The wizard pattern used here is built around a WizardPrompter abstraction that provides select, confirm, text, note, intro, and outro primitives. This abstraction decouples the wizard logic from any specific terminal UI library (the default implementation uses @clack/prompts), making the flow testable with mock prompters. The wizard accumulates configuration changes in an in-memory OpenClawConfig object and only writes it to disk at defined checkpoints, ensuring atomicity.

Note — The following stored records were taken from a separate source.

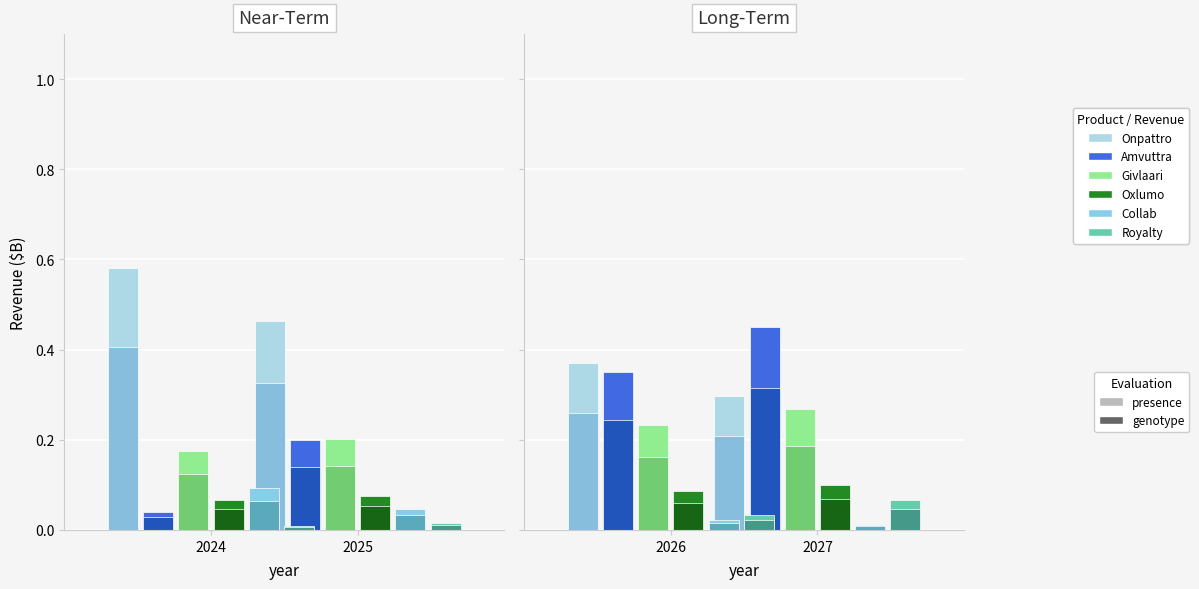

Between 2025 and 2024, which is larger?

2024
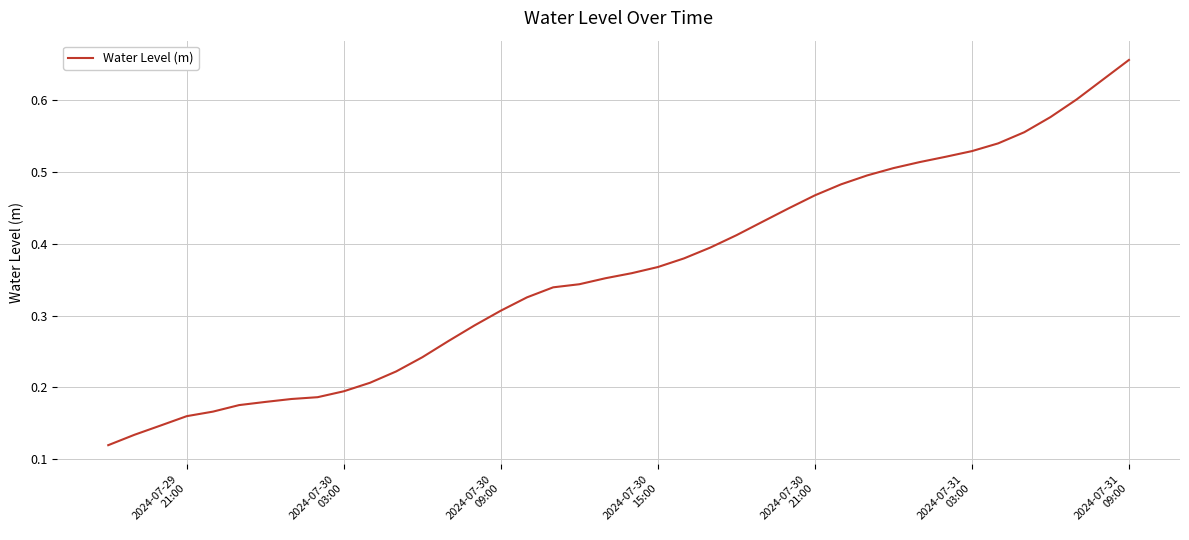

Reading right to left, extract all data points from this chart.

0.7	0.6	0.6	0.6	0.6	0.5	0.5	0.5	0.5	0.5	0.5	0.5	0.5	0.4	0.4	0.4	0.4	0.4	0.4	0.4	0.4	0.3	0.3	0.3	0.3	0.3	0.3	0.2	0.2	0.2	0.2	0.2	0.2	0.2	0.2	0.2	0.2	0.1	0.1	0.1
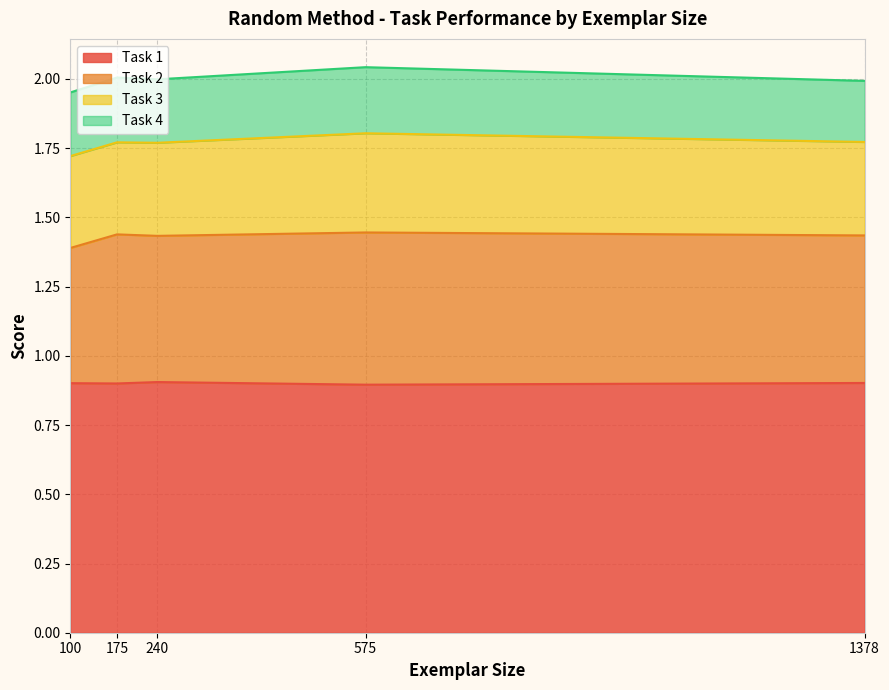

In Task 2, how many points are lower than both neighbors (excluding endpoints)?

1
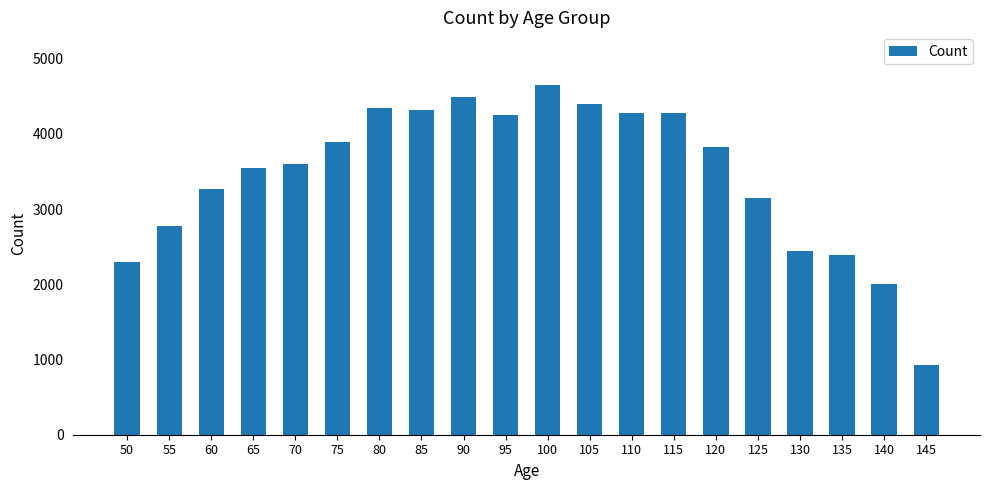

Between 85 and 125, which is larger?

85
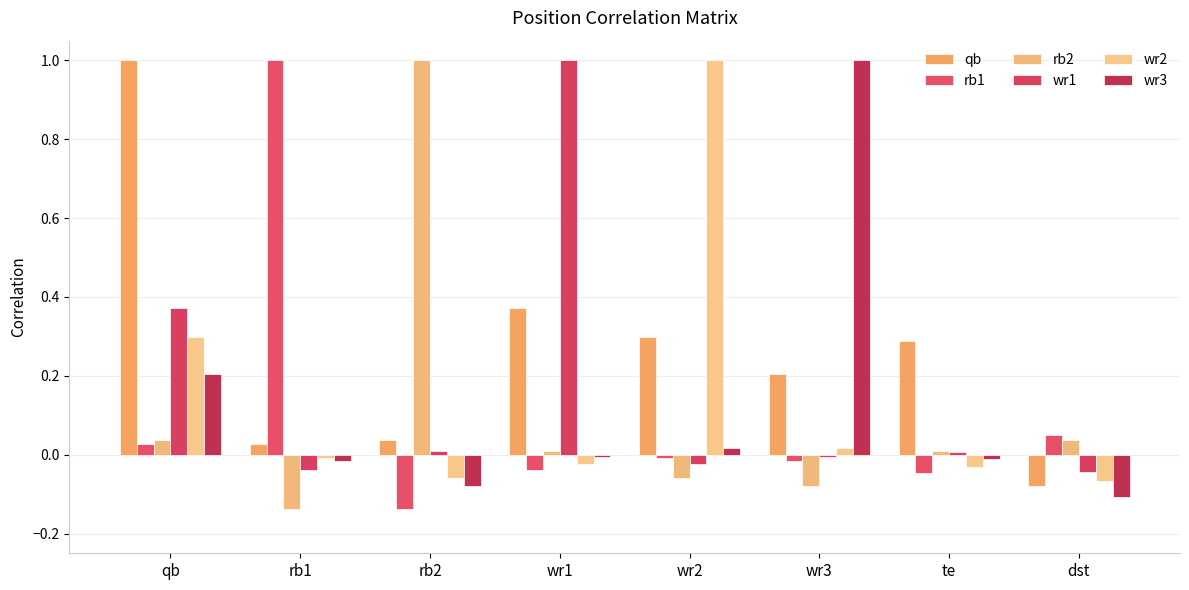

How many categories are shown in the chart?

8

A key design feature is the dual-flow architecture: users choose between a QuickStart flow (which applies sensible defaults and asks minimal questions) and an Advanced/Manual flow (which exposes every configuration knob). Both flows share the same underlying logic; the QuickStart simply pre-fills answers and skips optional prompts. The wizard also handles existing configurations gracefully, offering to keep, modify, or reset previous values when a config file already exists. Security acknowledgement is required before proceeding, ensuring the user understands the implications of running an AI agent gateway.

Usage

Use the onboarding wizard pattern when:

  • A CLI tool has a complex initial configuration with many interrelated settings.
  • Users range from beginners (who want one-click setup) to experts (who need full control).
  • Configuration must be validated before being persisted, not after.
  • The setup flow needs to be testable without a real terminal (via prompter injection).

Theoretical Basis

The wizard follows a phased pipeline with conditional branching:

Phase 1 - Preamble:
  print header -> intro -> require risk acknowledgement
  read existing config snapshot
  if invalid -> note issues, suggest `openclaw doctor`, exit

Phase 2 - Flow Selection:
  prompt: QuickStart vs Advanced
  if remote mode + quickstart -> force advanced

Phase 3 - Existing Config Handling:
  if config exists -> prompt: keep / modify / reset
  if reset -> clear config + optionally wipe creds/sessions/workspace

Phase 4 - Core Configuration:
  prompt workspace directory
  prompt auth provider (OAuth, API key, skip)
  apply auth choice -> update config
  prompt default model
  configure gateway (port, bind, auth, Tailscale)

Phase 5 - Channel Setup:
  delegate to setupChannels() (see Channel_Setup principle)
  write config checkpoint

Phase 6 - Skills and Hooks:
  prompt skills setup
  configure internal hooks (e.g., session memory)

Phase 7 - Finalization:
  apply wizard metadata
  write final config
  finalize (install daemon, open dashboard, launch TUI)

Key design decisions:

  • Prompter abstraction: The WizardPrompter interface allows substituting the real terminal UI with a mock in tests, enabling full wizard flow testing without human interaction.
  • Config accumulation: Configuration is built incrementally in memory rather than written after each prompt. This avoids partial config files if the user cancels midway.
  • WizardCancelledError: If the user presses Ctrl-C or declines the risk acknowledgement, a typed WizardCancelledError is thrown, giving callers a clean way to distinguish cancellation from other errors.
  • Checkpoint writes: The config is written to disk at two points (after channel setup and after finalization) to balance atomicity with recovery from late failures.